Mystery Khanty Of Siberia

Today there are around 22,500 Khanty living in Siberia. Most Khanty people live in the Khanty-Mansi Autonomous Okrug in Western Siberia. Until the 1930s, the Khanty were called Ostiak. The translation of the word “Khanty” from the native language means “Man”. Khanty have always been excellent hunters. Children were always the ultimate value in Khanty families. This people are very cares and family like.

Khants usually migrate with the reindeer, fishing, hunting and foraging for sustenance on the way.  The whole cuisine of the Khanty is based on the products of fishing and hunting. Fish are so important that even the bread of the Khants is made with the addition of fish powder, and the main source of fat in their cooking is fish oil. Khants drink chai (tea) and eat dry wild berries for sweets.

khanty-women-300x164Khanty’s actions are much influenced by their religion and taboos. For example, people of the beaver clan cannot eat beaver, and people of the elk clan cannot eat elk. The bear is a relative to all Khants and is considered the guardian of world order, arbitrator, and the judge. Especially sacred is the front part of the bear: no woman is allowed to touch it.

Dogs must not have any access to a bear’s bones, and bear bones are not cut or broken. The Khant people believe that if they follow all of these rules, then a consumed bear will regain his flesh and walk again in the forest.

Boiling crucian in the same cauldron as other fish is also prohibited, because crucian is fish for the dead who live in the underworld. All things white are holy and belong to their god, and therefore cannot be eaten, such as swans, ermine, and albino deer.
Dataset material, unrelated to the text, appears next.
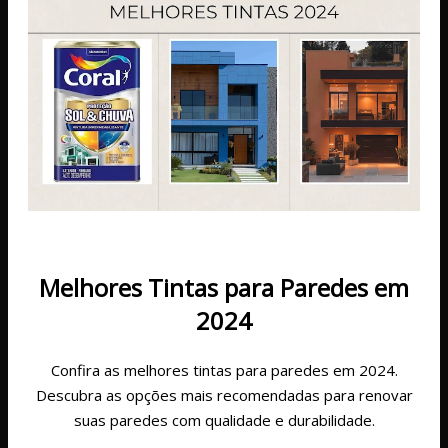
Melhores Tintas para Paredes em
2024
Confira as melhores tintas para paredes em 2024.
Descubra as opções mais recomendadas para renovar
suas paredes com qualidade e durabilidade.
The cooking custom involving the burbot (a freshwater fish of the cod family) is also illustrative of the Khant people’s reliance on tradition and mystery. Once burbot is caught, a Khant fisherman takes the fish’s liver out through its mouth. If he succeeds in getting out all the liver, the rest of the flesh is eaten as well. But if the liver is cut and only a part of it is removed, the fish has to be released to the two sides of the world: the lower side (North) and upper side (South). The extracted liver is grilled on wooden sticks at the side of a bonfire. But the wood of the bonfire must be of the kind that is pleasing to the god. Willow wood is used for burbot liver cooking.